_Problem_
Can you edit the source text in the data so that every "limit-uptime" becomes "uptime-limit" and nothing else changes? Return only the revised source text and leave out the pictures.

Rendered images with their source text
○ ○ ○
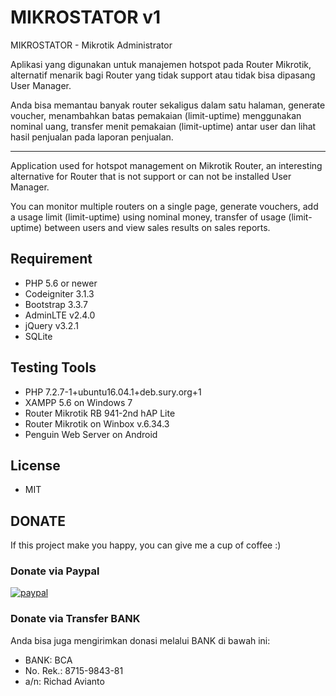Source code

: # MIKROSTATOR v1
MIKROSTATOR - Mikrotik Administrator

Aplikasi yang digunakan untuk manajemen hotspot pada Router Mikrotik, alternatif menarik bagi Router yang tidak support atau tidak bisa dipasang User Manager.

Anda bisa memantau banyak router sekaligus dalam satu halaman, generate voucher, menambahkan batas pemakaian (limit-uptime) menggunakan nominal uang, transfer menit pemakaian (limit-uptime) antar user dan lihat hasil penjualan pada laporan penjualan.

***

Application used for hotspot management on Mikrotik Router, an interesting alternative for Router that is not support or can not be installed User Manager.

You can monitor multiple routers on a single page, generate vouchers, add a usage limit (limit-uptime) using nominal money, transfer of usage (limit-uptime) between users and view sales results on sales reports.

## Requirement
- PHP 5.6 or newer
- Codeigniter 3.1.3
- Bootstrap 3.3.7
- AdminLTE v2.4.0
- jQuery v3.2.1
- SQLite

## Testing Tools
- PHP 7.2.7-1+ubuntu16.04.1+deb.sury.org+1
- XAMPP 5.6 on Windows 7
- Router Mikrotik RB 941-2nd hAP Lite
- Router Mikrotik on Winbox v.6.34.3
- Penguin Web Server on Android

## License
- MIT

## DONATE
If this project make you happy, you can give me a cup of coffee :)

### Donate via Paypal
[![paypal](https://www.paypalobjects.com/en_US/i/btn/btn_donateCC_LG.gif)](https://www.paypal.com/cgi-bin/webscr?cmd=_s-xclick&hosted_button_id=EK6UWF45PVDR6)

### Donate via Transfer BANK
Anda bisa juga mengirimkan donasi melalui BANK di bawah ini:
- BANK: BCA
- No. Rek.: 8715-9843-81
- a/n: Richad Avianto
○ ○ ○
_Finished task_
Source code

: # MIKROSTATOR v1
MIKROSTATOR - Mikrotik Administrator

Aplikasi yang digunakan untuk manajemen hotspot pada Router Mikrotik, alternatif menarik bagi Router yang tidak support atau tidak bisa dipasang User Manager.

Anda bisa memantau banyak router sekaligus dalam satu halaman, generate voucher, menambahkan batas pemakaian (uptime-limit) menggunakan nominal uang, transfer menit pemakaian (uptime-limit) antar user dan lihat hasil penjualan pada laporan penjualan.

***

Application used for hotspot management on Mikrotik Router, an interesting alternative for Router that is not support or can not be installed User Manager.

You can monitor multiple routers on a single page, generate vouchers, add a usage limit (uptime-limit) using nominal money, transfer of usage (uptime-limit) between users and view sales results on sales reports.

## Requirement
- PHP 5.6 or newer
- Codeigniter 3.1.3
- Bootstrap 3.3.7
- AdminLTE v2.4.0
- jQuery v3.2.1
- SQLite

## Testing Tools
- PHP 7.2.7-1+ubuntu16.04.1+deb.sury.org+1
- XAMPP 5.6 on Windows 7
- Router Mikrotik RB 941-2nd hAP Lite
- Router Mikrotik on Winbox v.6.34.3
- Penguin Web Server on Android

## License
- MIT

## DONATE
If this project make you happy, you can give me a cup of coffee :)

### Donate via Paypal
[![paypal](https://www.paypalobjects.com/en_US/i/btn/btn_donateCC_LG.gif)](https://www.paypal.com/cgi-bin/webscr?cmd=_s-xclick&hosted_button_id=EK6UWF45PVDR6)

### Donate via Transfer BANK
Anda bisa juga mengirimkan donasi melalui BANK di bawah ini:
- BANK: BCA
- No. Rek.: 8715-9843-81
- a/n: Richad Avianto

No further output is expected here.